Work item: Transcribe the listing below in full, exactly, with no images.

Collected data:
=-=-=-=-=
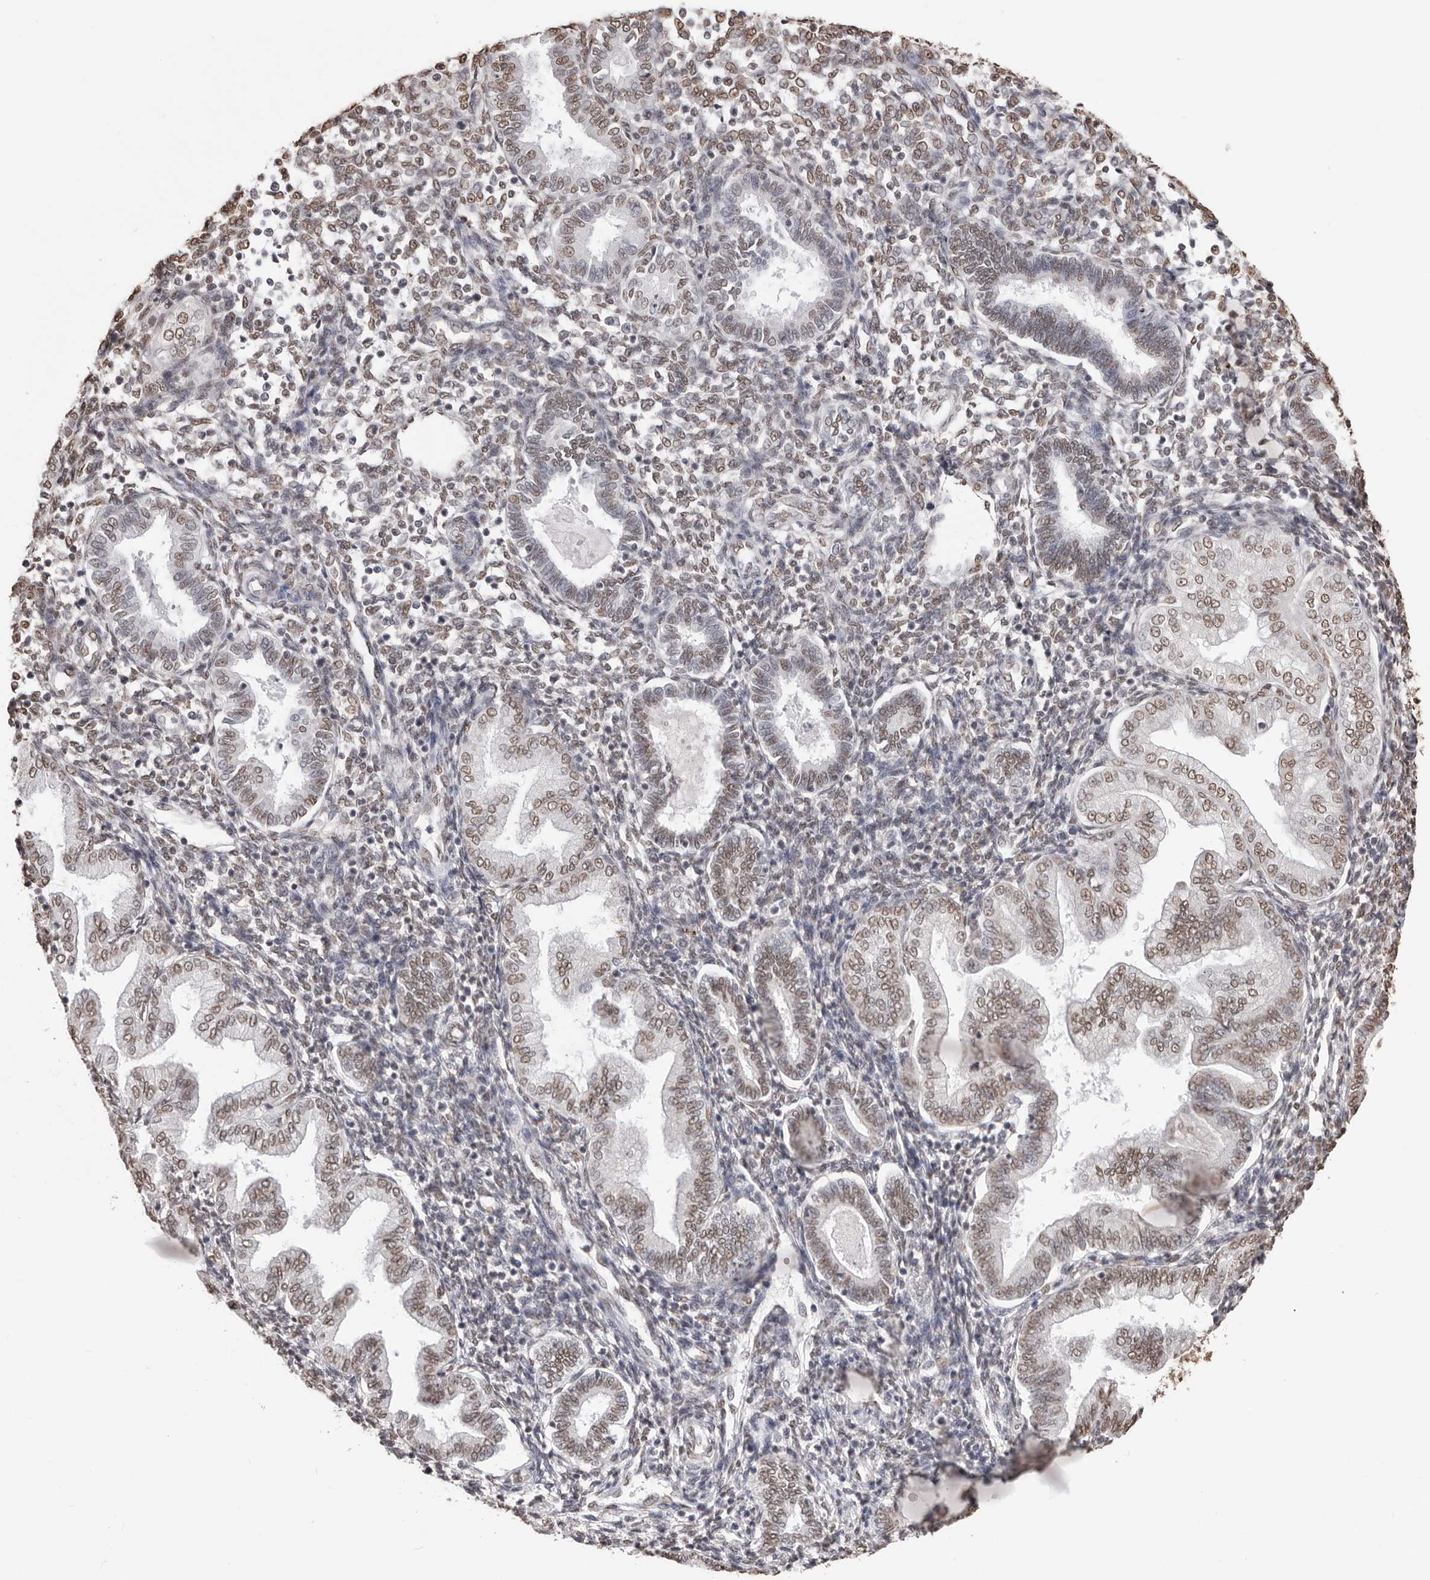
{"staining": {"intensity": "weak", "quantity": "25%-75%", "location": "nuclear"}, "tissue": "endometrium", "cell_type": "Cells in endometrial stroma", "image_type": "normal", "snomed": [{"axis": "morphology", "description": "Normal tissue, NOS"}, {"axis": "topography", "description": "Endometrium"}], "caption": "Endometrium stained with a brown dye exhibits weak nuclear positive expression in about 25%-75% of cells in endometrial stroma.", "gene": "OLIG3", "patient": {"sex": "female", "age": 53}}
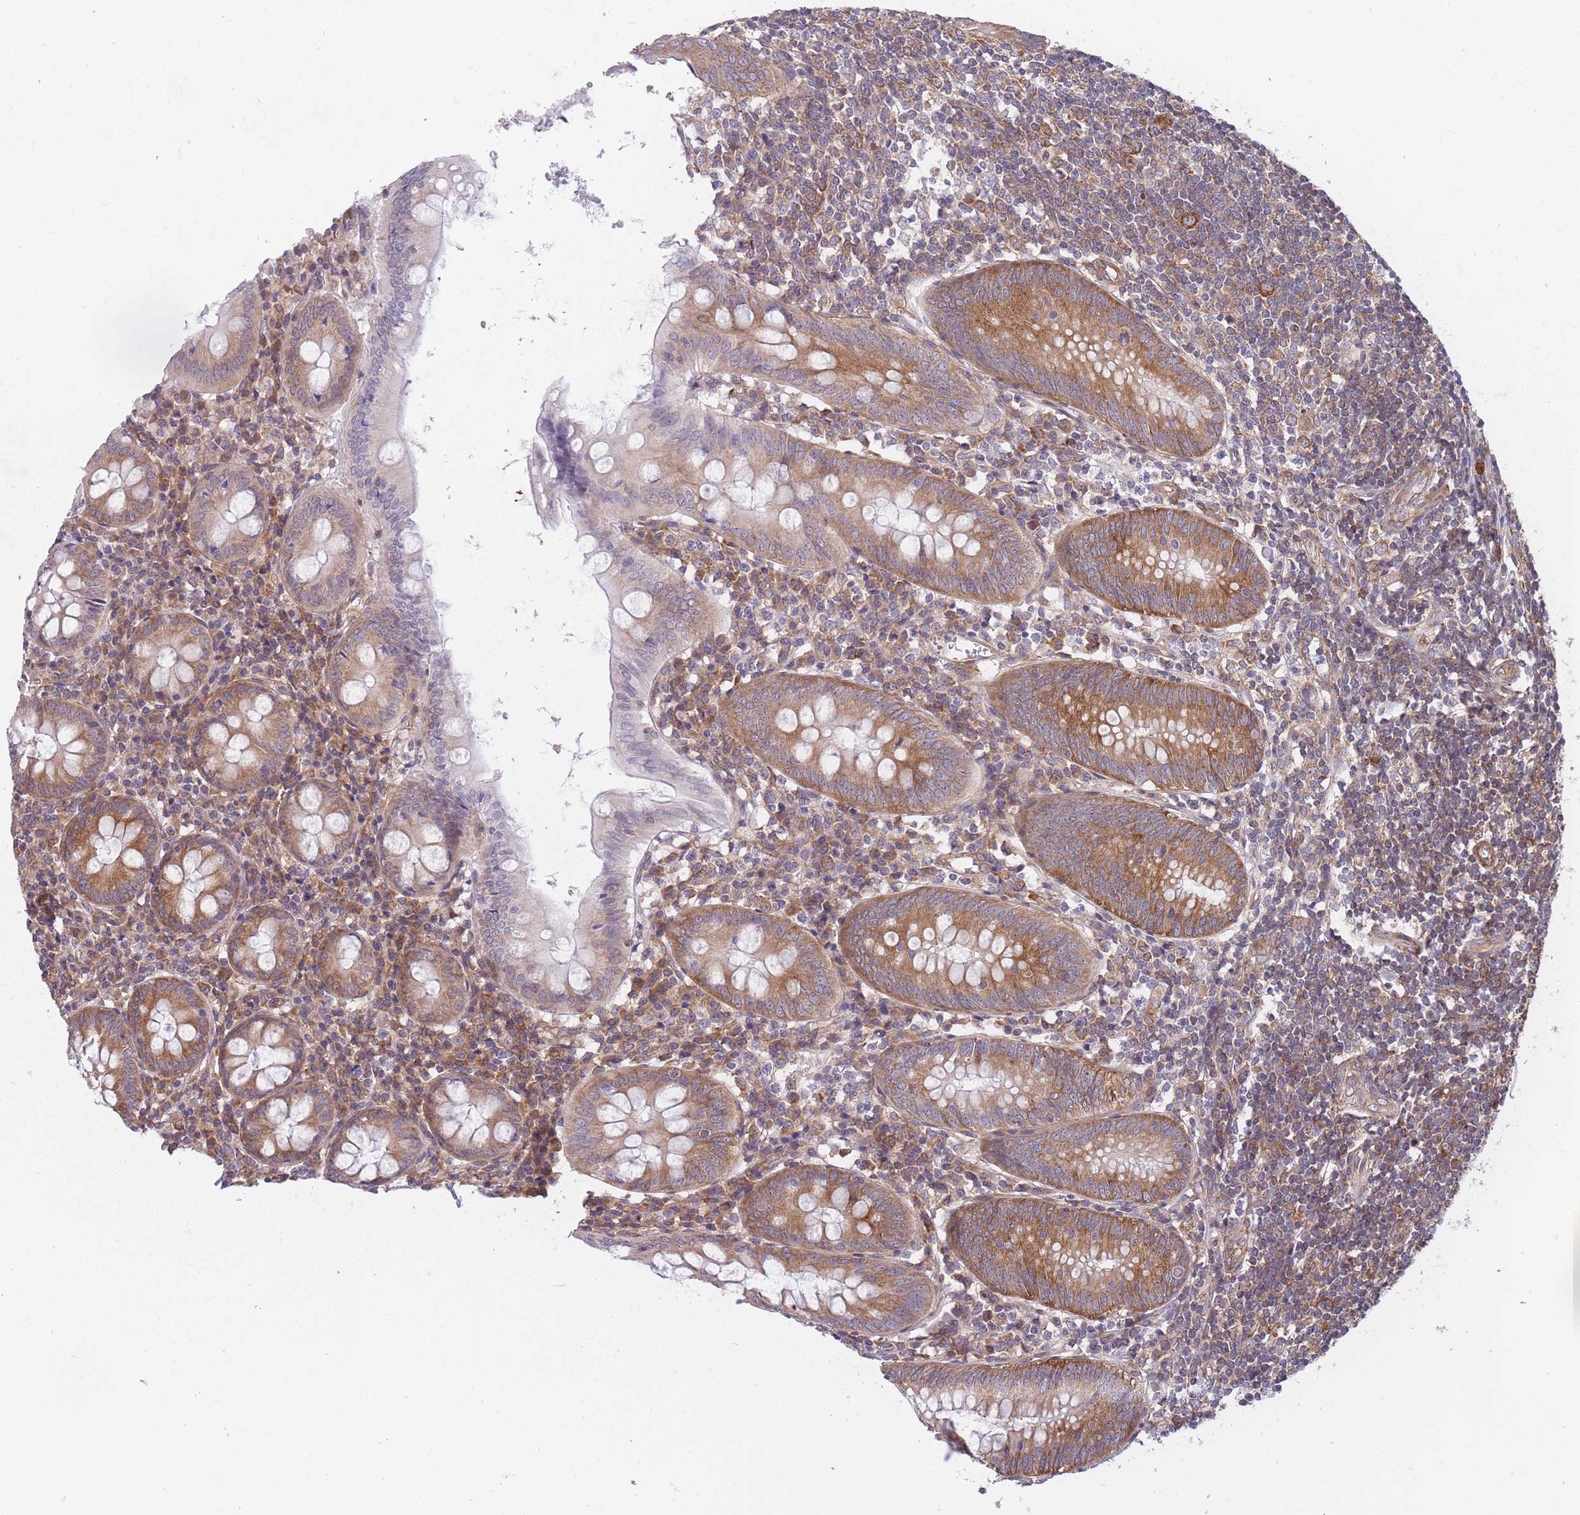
{"staining": {"intensity": "moderate", "quantity": ">75%", "location": "cytoplasmic/membranous"}, "tissue": "appendix", "cell_type": "Glandular cells", "image_type": "normal", "snomed": [{"axis": "morphology", "description": "Normal tissue, NOS"}, {"axis": "topography", "description": "Appendix"}], "caption": "An immunohistochemistry (IHC) histopathology image of benign tissue is shown. Protein staining in brown highlights moderate cytoplasmic/membranous positivity in appendix within glandular cells.", "gene": "CCDC124", "patient": {"sex": "female", "age": 54}}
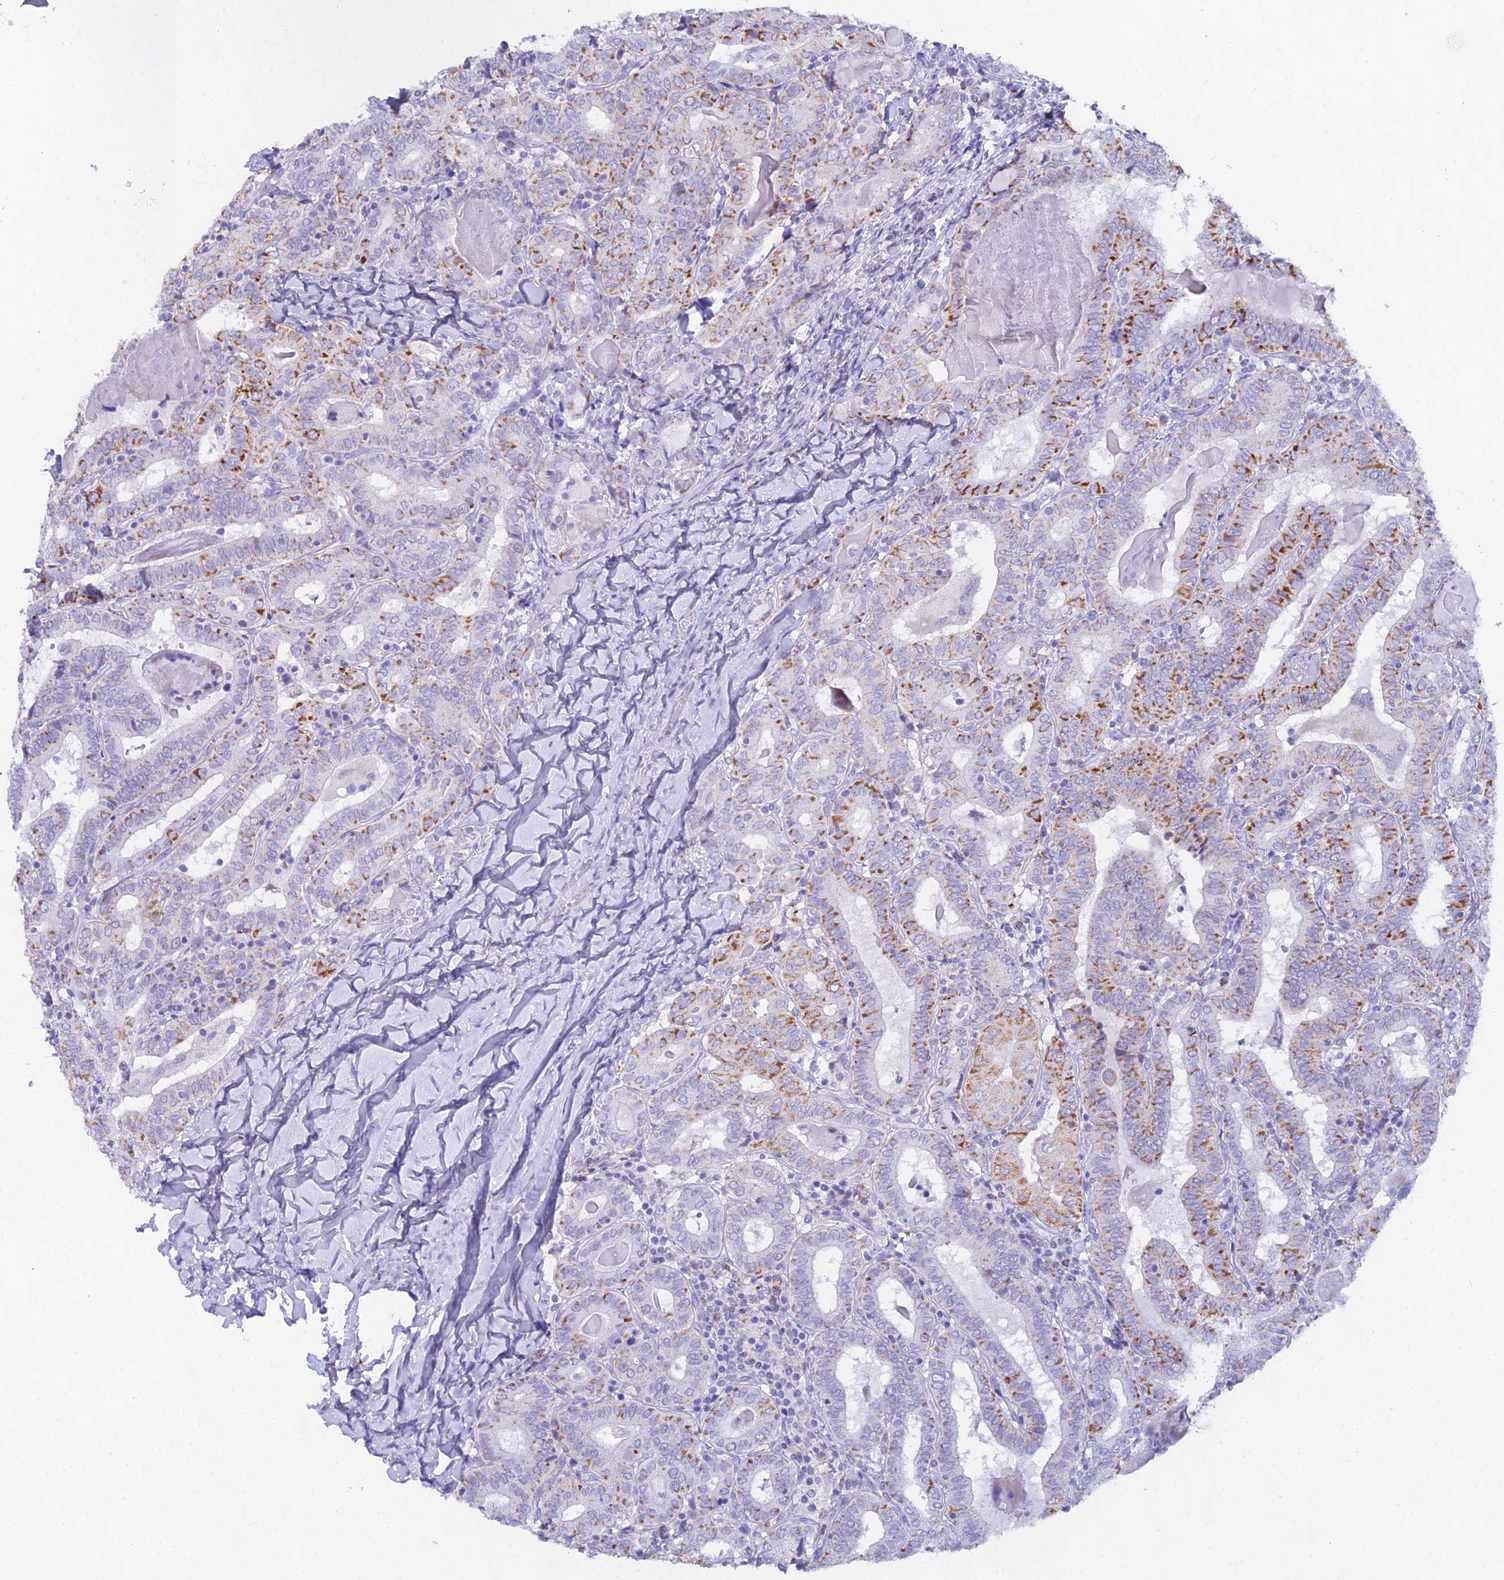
{"staining": {"intensity": "moderate", "quantity": "25%-75%", "location": "cytoplasmic/membranous"}, "tissue": "thyroid cancer", "cell_type": "Tumor cells", "image_type": "cancer", "snomed": [{"axis": "morphology", "description": "Papillary adenocarcinoma, NOS"}, {"axis": "topography", "description": "Thyroid gland"}], "caption": "IHC of human thyroid cancer demonstrates medium levels of moderate cytoplasmic/membranous staining in about 25%-75% of tumor cells.", "gene": "CGB2", "patient": {"sex": "female", "age": 72}}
=-=-=-=-=
Solved exercise:
{"staining": {"intensity": "weak", "quantity": "25%-75%", "location": "nuclear"}, "tissue": "endometrium", "cell_type": "Cells in endometrial stroma", "image_type": "normal", "snomed": [{"axis": "morphology", "description": "Normal tissue, NOS"}, {"axis": "topography", "description": "Endometrium"}], "caption": "Endometrium stained with a brown dye exhibits weak nuclear positive expression in about 25%-75% of cells in endometrial stroma.", "gene": "OLIG3", "patient": {"sex": "female", "age": 53}}
{"staining": {"intensity": "moderate", "quantity": ">75%", "location": "cytoplasmic/membranous"}, "tissue": "appendix", "cell_type": "Glandular cells", "image_type": "normal", "snomed": [{"axis": "morphology", "description": "Normal tissue, NOS"}, {"axis": "topography", "description": "Appendix"}], "caption": "An immunohistochemistry (IHC) histopathology image of benign tissue is shown. Protein staining in brown highlights moderate cytoplasmic/membranous positivity in appendix within glandular cells.", "gene": "CCDC124", "patient": {"sex": "female", "age": 54}}
{"staining": {"intensity": "moderate", "quantity": "25%-75%", "location": "cytoplasmic/membranous"}, "tissue": "thyroid cancer", "cell_type": "Tumor cells", "image_type": "cancer", "snomed": [{"axis": "morphology", "description": "Papillary adenocarcinoma, NOS"}, {"axis": "topography", "description": "Thyroid gland"}], "caption": "IHC of human thyroid cancer demonstrates medium levels of moderate cytoplasmic/membranous staining in about 25%-75% of tumor cells.", "gene": "CGB2", "patient": {"sex": "female", "age": 72}}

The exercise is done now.